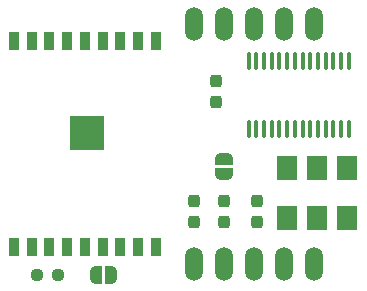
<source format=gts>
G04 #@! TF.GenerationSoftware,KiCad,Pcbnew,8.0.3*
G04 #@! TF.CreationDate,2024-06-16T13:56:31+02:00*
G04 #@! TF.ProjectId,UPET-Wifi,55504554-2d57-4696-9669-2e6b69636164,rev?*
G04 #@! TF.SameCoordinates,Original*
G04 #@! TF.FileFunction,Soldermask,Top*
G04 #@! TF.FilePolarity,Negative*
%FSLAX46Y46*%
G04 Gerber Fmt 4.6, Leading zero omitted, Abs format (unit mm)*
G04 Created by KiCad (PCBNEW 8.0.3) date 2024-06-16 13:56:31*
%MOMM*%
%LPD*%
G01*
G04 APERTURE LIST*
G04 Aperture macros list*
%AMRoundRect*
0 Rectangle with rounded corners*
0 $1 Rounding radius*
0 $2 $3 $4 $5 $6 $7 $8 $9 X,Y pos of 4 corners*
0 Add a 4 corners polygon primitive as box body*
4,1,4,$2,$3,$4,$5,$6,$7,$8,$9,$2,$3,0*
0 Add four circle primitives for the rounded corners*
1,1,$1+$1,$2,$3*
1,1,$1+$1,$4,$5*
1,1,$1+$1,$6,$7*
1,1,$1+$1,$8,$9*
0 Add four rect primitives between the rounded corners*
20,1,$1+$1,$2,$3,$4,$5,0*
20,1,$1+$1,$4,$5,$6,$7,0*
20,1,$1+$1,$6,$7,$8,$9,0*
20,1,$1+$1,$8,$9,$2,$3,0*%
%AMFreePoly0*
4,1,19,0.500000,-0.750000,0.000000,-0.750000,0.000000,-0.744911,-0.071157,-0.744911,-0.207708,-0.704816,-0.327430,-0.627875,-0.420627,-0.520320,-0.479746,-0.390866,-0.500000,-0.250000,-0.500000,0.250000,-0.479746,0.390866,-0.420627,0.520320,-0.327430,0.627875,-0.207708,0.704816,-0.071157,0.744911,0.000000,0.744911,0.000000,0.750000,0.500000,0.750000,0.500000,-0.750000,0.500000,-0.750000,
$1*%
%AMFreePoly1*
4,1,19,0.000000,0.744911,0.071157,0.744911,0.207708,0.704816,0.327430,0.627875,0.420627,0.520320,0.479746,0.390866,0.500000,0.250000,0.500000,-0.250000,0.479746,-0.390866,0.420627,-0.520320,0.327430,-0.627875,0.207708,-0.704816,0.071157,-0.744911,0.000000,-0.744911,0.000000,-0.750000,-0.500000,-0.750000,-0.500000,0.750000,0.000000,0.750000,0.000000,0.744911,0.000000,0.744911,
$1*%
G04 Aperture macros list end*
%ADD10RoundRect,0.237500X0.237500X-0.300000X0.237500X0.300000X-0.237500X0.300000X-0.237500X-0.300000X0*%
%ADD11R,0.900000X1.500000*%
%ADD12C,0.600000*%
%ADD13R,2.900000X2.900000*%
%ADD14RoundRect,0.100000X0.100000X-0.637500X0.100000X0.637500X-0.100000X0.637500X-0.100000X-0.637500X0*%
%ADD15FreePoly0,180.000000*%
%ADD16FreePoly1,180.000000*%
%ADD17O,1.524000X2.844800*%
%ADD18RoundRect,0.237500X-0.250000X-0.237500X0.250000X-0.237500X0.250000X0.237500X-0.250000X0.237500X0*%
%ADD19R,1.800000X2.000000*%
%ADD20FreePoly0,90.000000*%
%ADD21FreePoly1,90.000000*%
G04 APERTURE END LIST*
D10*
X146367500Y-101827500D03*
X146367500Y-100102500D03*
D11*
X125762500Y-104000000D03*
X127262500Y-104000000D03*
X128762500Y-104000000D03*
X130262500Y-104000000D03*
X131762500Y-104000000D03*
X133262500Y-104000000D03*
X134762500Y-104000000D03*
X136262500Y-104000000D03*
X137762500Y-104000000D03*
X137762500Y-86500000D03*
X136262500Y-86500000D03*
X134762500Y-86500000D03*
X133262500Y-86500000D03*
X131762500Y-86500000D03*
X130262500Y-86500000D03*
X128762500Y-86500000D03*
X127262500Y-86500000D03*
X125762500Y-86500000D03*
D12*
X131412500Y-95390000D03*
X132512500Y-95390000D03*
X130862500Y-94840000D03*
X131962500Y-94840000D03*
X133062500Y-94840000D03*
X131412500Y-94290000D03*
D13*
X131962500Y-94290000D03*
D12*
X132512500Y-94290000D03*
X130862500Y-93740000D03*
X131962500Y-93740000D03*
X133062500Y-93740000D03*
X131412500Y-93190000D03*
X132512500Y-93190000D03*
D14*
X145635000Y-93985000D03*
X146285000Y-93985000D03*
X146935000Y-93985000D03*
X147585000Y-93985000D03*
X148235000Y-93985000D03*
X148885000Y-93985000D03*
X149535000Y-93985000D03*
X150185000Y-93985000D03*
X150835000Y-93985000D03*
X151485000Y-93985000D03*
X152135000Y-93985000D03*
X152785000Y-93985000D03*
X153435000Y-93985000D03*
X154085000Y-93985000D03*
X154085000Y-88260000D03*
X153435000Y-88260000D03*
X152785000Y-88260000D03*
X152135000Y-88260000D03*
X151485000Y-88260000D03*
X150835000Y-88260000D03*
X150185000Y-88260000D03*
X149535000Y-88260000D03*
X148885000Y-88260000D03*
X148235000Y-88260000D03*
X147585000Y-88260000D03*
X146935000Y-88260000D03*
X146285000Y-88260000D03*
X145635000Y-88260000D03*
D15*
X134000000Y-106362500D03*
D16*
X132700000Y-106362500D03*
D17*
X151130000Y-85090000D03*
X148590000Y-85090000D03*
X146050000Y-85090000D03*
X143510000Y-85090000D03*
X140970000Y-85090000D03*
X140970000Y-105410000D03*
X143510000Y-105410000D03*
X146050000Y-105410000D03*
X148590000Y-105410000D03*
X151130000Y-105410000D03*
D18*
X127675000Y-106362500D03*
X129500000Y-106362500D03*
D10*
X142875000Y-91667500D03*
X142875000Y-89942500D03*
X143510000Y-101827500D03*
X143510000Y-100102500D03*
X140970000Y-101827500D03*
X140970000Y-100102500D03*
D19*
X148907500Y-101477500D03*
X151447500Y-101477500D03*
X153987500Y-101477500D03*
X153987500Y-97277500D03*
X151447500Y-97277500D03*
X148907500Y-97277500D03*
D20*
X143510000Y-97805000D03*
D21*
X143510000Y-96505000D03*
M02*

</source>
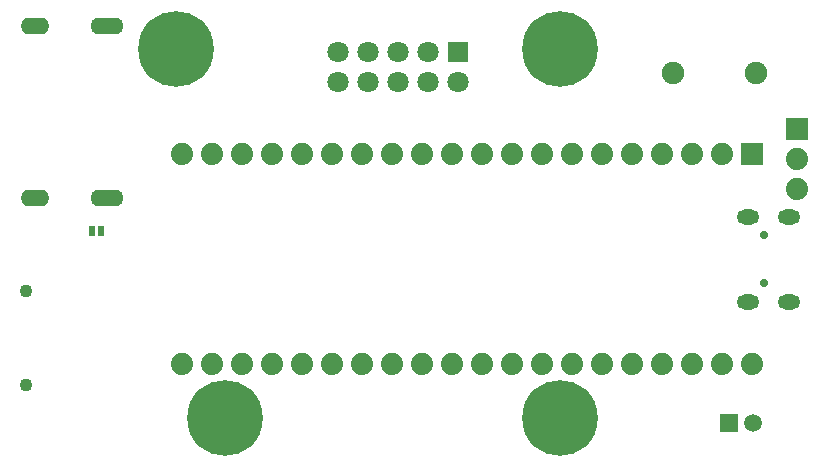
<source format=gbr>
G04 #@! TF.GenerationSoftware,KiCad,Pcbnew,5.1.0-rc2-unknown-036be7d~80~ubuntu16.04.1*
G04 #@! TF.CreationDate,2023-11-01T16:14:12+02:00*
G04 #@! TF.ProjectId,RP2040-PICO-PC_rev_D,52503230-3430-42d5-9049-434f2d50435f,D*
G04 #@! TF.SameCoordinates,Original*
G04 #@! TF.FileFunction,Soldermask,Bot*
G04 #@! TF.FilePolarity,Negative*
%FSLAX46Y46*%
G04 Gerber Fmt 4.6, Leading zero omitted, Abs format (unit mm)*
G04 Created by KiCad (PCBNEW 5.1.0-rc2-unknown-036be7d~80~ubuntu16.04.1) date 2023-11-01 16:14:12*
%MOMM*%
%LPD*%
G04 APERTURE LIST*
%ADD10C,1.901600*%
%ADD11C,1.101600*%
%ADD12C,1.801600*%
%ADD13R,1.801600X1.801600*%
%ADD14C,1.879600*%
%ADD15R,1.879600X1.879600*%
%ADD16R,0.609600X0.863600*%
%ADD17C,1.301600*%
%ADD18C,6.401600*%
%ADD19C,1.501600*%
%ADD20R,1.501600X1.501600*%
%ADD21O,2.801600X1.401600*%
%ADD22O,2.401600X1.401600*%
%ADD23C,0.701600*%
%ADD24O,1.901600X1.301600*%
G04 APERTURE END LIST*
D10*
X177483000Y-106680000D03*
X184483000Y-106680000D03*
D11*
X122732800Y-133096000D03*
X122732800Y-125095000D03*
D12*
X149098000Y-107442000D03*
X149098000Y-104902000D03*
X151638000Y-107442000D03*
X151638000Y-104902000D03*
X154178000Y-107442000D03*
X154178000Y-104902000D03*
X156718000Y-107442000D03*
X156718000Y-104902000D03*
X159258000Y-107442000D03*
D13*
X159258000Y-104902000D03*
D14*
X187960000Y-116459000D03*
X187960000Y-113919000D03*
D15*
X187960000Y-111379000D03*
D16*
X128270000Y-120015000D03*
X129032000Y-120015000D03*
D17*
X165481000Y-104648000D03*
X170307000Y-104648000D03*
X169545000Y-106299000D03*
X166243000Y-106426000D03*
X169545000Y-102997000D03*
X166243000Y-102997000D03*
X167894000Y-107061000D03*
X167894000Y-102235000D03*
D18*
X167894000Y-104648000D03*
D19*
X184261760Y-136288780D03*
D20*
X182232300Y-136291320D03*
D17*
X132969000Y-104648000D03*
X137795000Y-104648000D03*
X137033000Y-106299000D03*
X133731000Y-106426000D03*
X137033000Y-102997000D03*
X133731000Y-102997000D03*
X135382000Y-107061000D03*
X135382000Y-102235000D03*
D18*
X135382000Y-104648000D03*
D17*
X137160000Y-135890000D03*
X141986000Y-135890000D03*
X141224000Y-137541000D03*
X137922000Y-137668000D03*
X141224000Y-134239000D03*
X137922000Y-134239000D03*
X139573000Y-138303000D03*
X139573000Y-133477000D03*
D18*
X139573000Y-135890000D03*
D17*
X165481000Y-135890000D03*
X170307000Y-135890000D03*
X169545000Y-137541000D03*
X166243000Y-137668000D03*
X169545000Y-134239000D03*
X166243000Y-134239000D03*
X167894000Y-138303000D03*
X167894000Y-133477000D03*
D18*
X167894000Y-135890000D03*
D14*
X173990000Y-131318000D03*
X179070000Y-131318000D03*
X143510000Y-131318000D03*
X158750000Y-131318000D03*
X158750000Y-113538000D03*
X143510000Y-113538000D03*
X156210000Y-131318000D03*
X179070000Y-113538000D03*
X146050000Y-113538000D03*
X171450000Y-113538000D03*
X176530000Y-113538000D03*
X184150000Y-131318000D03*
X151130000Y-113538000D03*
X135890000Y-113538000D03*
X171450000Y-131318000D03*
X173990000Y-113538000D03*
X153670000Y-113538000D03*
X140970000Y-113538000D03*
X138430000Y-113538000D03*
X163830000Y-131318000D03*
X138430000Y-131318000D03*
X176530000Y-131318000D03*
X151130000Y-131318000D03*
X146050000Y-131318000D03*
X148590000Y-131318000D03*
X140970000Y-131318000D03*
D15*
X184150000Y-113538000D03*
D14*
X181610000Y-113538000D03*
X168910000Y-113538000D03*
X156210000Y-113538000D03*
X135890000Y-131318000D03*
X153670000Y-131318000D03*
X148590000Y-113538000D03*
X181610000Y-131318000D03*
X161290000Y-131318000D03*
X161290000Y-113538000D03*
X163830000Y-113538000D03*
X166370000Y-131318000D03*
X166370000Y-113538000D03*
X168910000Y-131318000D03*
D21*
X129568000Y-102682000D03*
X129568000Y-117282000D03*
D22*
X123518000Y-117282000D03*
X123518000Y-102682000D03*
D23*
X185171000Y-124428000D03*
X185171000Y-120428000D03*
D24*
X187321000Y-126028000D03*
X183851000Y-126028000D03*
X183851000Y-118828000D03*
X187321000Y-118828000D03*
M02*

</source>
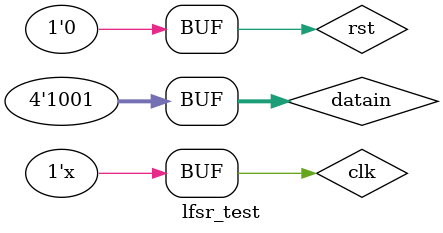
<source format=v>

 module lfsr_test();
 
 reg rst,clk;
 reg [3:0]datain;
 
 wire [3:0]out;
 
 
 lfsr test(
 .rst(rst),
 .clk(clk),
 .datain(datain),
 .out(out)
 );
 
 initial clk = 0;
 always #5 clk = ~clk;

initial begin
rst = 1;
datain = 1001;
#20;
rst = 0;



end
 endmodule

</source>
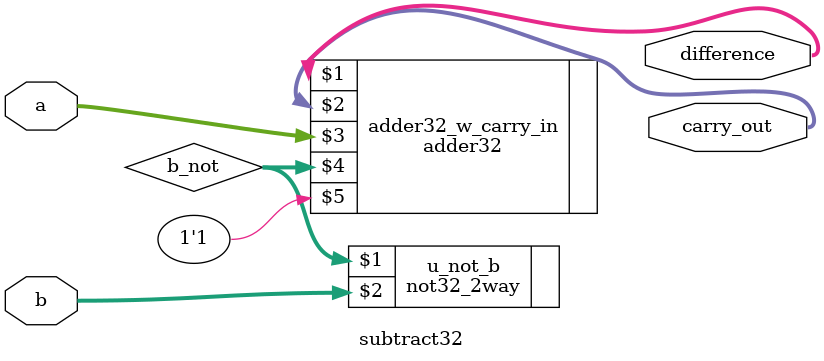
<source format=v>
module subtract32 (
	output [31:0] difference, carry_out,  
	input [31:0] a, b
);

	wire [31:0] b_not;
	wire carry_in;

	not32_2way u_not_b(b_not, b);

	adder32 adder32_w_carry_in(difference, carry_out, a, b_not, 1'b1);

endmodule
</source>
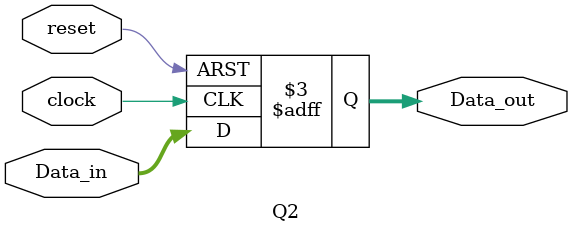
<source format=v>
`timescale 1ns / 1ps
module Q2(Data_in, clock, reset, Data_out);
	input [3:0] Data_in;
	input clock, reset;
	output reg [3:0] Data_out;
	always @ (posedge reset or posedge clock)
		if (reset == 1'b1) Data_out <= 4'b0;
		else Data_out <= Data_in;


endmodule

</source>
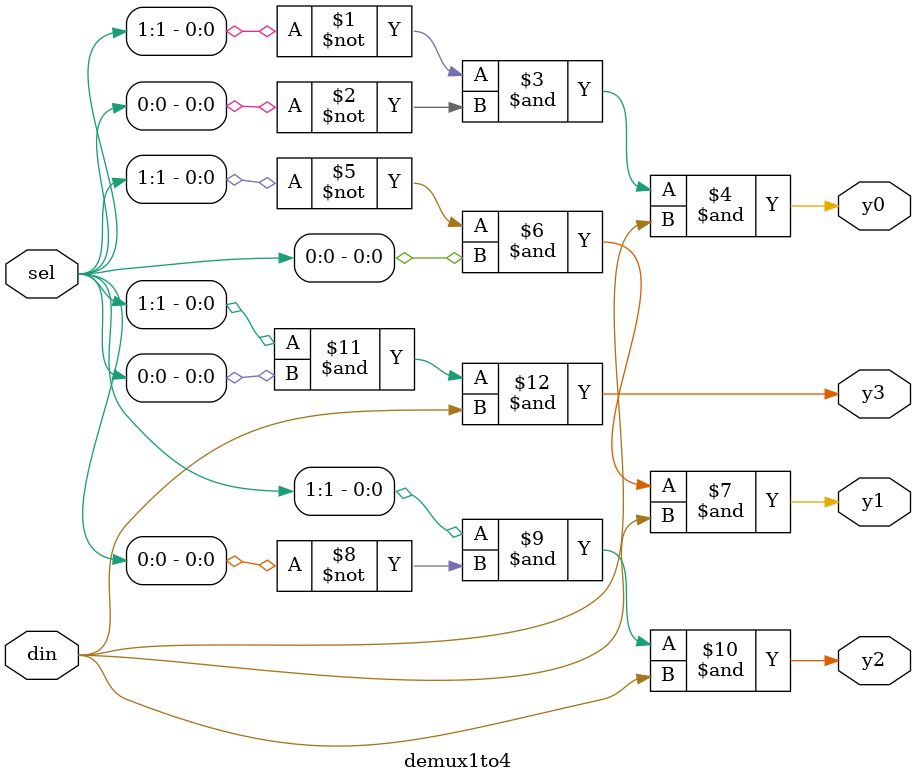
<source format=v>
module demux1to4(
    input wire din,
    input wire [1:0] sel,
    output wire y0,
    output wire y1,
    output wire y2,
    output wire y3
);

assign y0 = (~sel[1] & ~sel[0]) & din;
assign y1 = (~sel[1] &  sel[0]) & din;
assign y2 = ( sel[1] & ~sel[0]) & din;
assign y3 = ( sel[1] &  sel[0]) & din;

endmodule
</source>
※
#### [WHAT IS REQUIRED]
Scan the data for the word "FileFunction" and copy every line where it shows up.

#### [EXERCISE RESULT]
G04 #@! TF.FileFunction,Soldermask,Top*
G04 #@! TF.FileFunction,Soldermask,Bot*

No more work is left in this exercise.